╭─ SUPPLIED ENTRIES

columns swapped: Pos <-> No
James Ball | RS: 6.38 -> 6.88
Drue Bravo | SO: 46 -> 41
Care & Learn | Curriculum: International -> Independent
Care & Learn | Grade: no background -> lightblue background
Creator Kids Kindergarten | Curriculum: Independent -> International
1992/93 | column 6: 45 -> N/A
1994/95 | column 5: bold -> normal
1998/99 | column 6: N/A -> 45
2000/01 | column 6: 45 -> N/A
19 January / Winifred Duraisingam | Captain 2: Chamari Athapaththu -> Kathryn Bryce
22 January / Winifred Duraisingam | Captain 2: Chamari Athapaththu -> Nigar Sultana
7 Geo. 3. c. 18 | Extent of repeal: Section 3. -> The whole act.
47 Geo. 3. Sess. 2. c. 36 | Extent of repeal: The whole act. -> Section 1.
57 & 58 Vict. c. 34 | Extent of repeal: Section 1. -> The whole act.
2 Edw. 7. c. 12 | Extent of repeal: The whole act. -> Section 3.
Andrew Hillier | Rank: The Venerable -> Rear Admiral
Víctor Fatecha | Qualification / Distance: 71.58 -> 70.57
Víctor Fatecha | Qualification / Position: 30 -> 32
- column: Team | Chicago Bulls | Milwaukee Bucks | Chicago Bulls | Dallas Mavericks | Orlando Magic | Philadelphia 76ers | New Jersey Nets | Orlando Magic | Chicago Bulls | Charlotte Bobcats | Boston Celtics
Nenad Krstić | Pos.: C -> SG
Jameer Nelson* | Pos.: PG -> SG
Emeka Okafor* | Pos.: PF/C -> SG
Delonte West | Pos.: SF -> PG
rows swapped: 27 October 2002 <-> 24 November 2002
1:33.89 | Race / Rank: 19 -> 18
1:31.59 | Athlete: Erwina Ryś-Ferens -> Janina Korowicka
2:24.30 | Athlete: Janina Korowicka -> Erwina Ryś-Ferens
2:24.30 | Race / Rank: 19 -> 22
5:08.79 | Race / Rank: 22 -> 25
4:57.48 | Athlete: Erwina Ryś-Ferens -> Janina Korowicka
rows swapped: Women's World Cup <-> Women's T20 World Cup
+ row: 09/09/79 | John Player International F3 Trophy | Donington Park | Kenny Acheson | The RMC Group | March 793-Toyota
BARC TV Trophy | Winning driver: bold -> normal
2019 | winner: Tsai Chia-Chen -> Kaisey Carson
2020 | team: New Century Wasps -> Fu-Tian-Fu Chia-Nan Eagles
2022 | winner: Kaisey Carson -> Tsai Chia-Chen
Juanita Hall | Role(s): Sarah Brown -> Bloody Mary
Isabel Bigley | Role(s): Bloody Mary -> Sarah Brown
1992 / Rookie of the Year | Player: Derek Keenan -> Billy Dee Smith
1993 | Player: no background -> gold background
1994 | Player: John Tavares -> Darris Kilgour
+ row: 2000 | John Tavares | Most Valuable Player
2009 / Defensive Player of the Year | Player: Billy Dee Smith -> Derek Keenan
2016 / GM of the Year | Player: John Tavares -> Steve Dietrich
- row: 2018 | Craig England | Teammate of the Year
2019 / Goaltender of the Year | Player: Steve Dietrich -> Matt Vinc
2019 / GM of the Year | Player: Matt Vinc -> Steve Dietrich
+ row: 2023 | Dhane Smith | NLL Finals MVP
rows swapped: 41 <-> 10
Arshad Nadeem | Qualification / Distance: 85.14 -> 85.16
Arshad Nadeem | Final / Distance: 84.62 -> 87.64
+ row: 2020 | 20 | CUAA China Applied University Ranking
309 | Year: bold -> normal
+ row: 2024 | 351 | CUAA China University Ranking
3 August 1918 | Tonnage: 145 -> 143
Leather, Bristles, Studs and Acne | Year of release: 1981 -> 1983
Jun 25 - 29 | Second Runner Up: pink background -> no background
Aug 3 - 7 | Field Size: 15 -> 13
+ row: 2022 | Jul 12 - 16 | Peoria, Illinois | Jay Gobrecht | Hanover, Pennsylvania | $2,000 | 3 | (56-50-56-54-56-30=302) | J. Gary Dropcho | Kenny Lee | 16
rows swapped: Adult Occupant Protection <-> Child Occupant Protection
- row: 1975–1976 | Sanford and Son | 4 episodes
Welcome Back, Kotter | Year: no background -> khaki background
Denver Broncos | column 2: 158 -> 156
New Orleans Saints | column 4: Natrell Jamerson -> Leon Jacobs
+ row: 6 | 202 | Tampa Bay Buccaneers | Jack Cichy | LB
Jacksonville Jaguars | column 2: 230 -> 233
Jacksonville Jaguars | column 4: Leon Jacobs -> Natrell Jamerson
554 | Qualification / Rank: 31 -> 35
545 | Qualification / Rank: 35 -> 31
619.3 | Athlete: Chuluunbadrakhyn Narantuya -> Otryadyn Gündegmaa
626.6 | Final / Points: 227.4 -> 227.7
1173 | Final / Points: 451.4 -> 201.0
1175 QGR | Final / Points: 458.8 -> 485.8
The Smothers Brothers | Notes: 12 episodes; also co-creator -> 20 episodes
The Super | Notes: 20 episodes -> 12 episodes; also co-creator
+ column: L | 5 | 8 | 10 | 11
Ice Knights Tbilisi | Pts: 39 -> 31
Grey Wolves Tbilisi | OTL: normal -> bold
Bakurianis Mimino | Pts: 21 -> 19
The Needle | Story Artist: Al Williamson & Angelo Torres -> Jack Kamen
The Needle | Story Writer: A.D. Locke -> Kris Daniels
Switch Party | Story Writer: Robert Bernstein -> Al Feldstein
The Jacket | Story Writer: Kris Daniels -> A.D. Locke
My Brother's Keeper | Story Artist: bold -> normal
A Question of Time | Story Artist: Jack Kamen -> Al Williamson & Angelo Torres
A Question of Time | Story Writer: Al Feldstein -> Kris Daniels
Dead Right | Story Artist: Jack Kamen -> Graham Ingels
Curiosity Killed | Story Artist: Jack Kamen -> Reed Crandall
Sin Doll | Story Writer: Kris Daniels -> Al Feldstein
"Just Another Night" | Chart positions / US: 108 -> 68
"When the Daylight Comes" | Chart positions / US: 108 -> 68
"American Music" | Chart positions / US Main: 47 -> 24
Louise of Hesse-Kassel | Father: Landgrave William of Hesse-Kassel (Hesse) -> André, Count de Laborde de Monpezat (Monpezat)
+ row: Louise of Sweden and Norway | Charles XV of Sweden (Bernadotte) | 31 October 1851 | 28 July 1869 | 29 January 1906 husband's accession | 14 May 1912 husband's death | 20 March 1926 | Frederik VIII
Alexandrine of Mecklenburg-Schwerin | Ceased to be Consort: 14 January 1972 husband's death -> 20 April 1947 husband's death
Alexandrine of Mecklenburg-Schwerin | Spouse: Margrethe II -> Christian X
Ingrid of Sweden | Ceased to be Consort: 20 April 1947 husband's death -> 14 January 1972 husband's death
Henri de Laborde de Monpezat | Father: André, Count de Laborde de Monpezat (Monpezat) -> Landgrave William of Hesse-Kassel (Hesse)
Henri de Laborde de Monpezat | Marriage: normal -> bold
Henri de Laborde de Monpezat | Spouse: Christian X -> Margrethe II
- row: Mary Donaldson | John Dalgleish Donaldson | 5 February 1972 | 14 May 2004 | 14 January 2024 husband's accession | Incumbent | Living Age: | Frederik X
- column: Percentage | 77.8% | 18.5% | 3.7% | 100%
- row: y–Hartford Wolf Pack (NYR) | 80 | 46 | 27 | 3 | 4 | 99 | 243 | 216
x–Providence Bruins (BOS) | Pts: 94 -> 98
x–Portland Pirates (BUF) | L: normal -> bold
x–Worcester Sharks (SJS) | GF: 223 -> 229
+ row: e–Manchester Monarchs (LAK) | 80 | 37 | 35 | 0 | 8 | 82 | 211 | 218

╰─

**PROMPT:** Copy out the material without any change, from its first line up to and including the line with "BARC TV Trophy".

**EXERCISE RESPONSE:**
columns swapped: Pos <-> No
James Ball | RS: 6.38 -> 6.88
Drue Bravo | SO: 46 -> 41
Care & Learn | Curriculum: International -> Independent
Care & Learn | Grade: no background -> lightblue background
Creator Kids Kindergarten | Curriculum: Independent -> International
1992/93 | column 6: 45 -> N/A
1994/95 | column 5: bold -> normal
1998/99 | column 6: N/A -> 45
2000/01 | column 6: 45 -> N/A
19 January / Winifred Duraisingam | Captain 2: Chamari Athapaththu -> Kathryn Bryce
22 January / Winifred Duraisingam | Captain 2: Chamari Athapaththu -> Nigar Sultana
7 Geo. 3. c. 18 | Extent of repeal: Section 3. -> The whole act.
47 Geo. 3. Sess. 2. c. 36 | Extent of repeal: The whole act. -> Section 1.
57 & 58 Vict. c. 34 | Extent of repeal: Section 1. -> The whole act.
2 Edw. 7. c. 12 | Extent of repeal: The whole act. -> Section 3.
Andrew Hillier | Rank: The Venerable -> Rear Admiral
Víctor Fatecha | Qualification / Distance: 71.58 -> 70.57
Víctor Fatecha | Qualification / Position: 30 -> 32
- column: Team | Chicago Bulls | Milwaukee Bucks | Chicago Bulls | Dallas Mavericks | Orlando Magic | Philadelphia 76ers | New Jersey Nets | Orlando Magic | Chicago Bulls | Charlotte Bobcats | Boston Celtics
Nenad Krstić | Pos.: C -> SG
Jameer Nelson* | Pos.: PG -> SG
Emeka Okafor* | Pos.: PF/C -> SG
Delonte West | Pos.: SF -> PG
rows swapped: 27 October 2002 <-> 24 November 2002
1:33.89 | Race / Rank: 19 -> 18
1:31.59 | Athlete: Erwina Ryś-Ferens -> Janina Korowicka
2:24.30 | Athlete: Janina Korowicka -> Erwina Ryś-Ferens
2:24.30 | Race / Rank: 19 -> 22
5:08.79 | Race / Rank: 22 -> 25
4:57.48 | Athlete: Erwina Ryś-Ferens -> Janina Korowicka
rows swapped: Women's World Cup <-> Women's T20 World Cup
+ row: 09/09/79 | John Player International F3 Trophy | Donington Park | Kenny Acheson | The RMC Group | March 793-Toyota
BARC TV Trophy | Winning driver: bold -> normal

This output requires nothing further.